Every living thing - man to the tiniest insect is frightened of death. It has been established that even a tree feels pain and an instrument has recorded the crying sounds of a plant emanate while it was being cut! A man suffering unbearable pain with an incurable illness, will want to live even though death may bring an end to his pain and suffering. A man may sacrifice his limbs or any part of the body as long as he can live!
Cling to Panchaskanda
Until we can develop the Sotapanna wisdom, we will continue to cling to this Panchaskanda, which we call our Personality. The Buddha during His 45 years of preaching the Dhamma, has explained in so many ways, that as long as we continue to Grasp (Upadana) Existence (Bhavo) there will be birth and suffering. We are grasping existence (Upadana pacchaya Bhavo) to satisfy the so called pleasures of the world of senses i.e. Visible Forms, Sound, Odour, Taste,, Tangible Things and Mind Objects such as Ideas or Thoughts. This is brought about by our Thirst (Thanha), which we want to quench by grasping (Upadana) Existence (Bhavo). As long as we grasp and are attached to this non existing ME or I, we cannot achieve Mokshya. This is how I understand Paticcasamuppada (Dependent origination).
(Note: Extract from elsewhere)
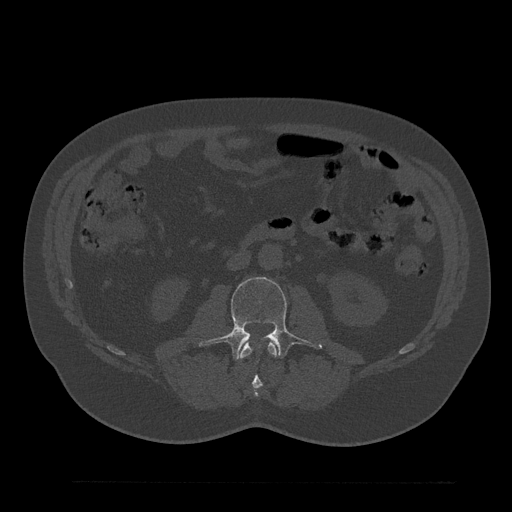
CT including the spine, one axial slice. Slice 52 of 797 in the series (ordered by position). Reconstruction kernel Br40s/3. 120 kVp. Bone window (W 1800 / L 400 HU). 0.5 mm slice thickness. 512 × 512 image matrix, field of view 430 × 430 mm. Male patient, age 61 years. Case-level facts recorded for this patient, not image findings: primary cancer: prostate.
Outlined on this slice (semi-automatically segmented with operator editing):
- L2 vertebra: bounding box (x1, y1, x2, y2) in pixels: (239, 342, 278, 397)
- L3 vertebra: (199, 277, 322, 360)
Buddhism is profound and is for contemplation. A Buddhist can achieve Mokshya or Nibbana only by his own efforts and never by prayer. The Buddha is our Teacher. We have to study and get through the 'examinations' by our own efforts. We pay obeisance to the Buddha as our Teacher and not as our Saviour. We do not pray to Buddha to save us. We have to save ourselves and achieve Mokshya by our own efforts by following the path - The Noble Eightfold Path of the Buddha. That is why the practice of Buddhism is not easy. It requires determined effort (Virya) and Right Understanding (Samma Dhitti) Unlike other religions, Nirvana can be experienced in this world without having to wait till death.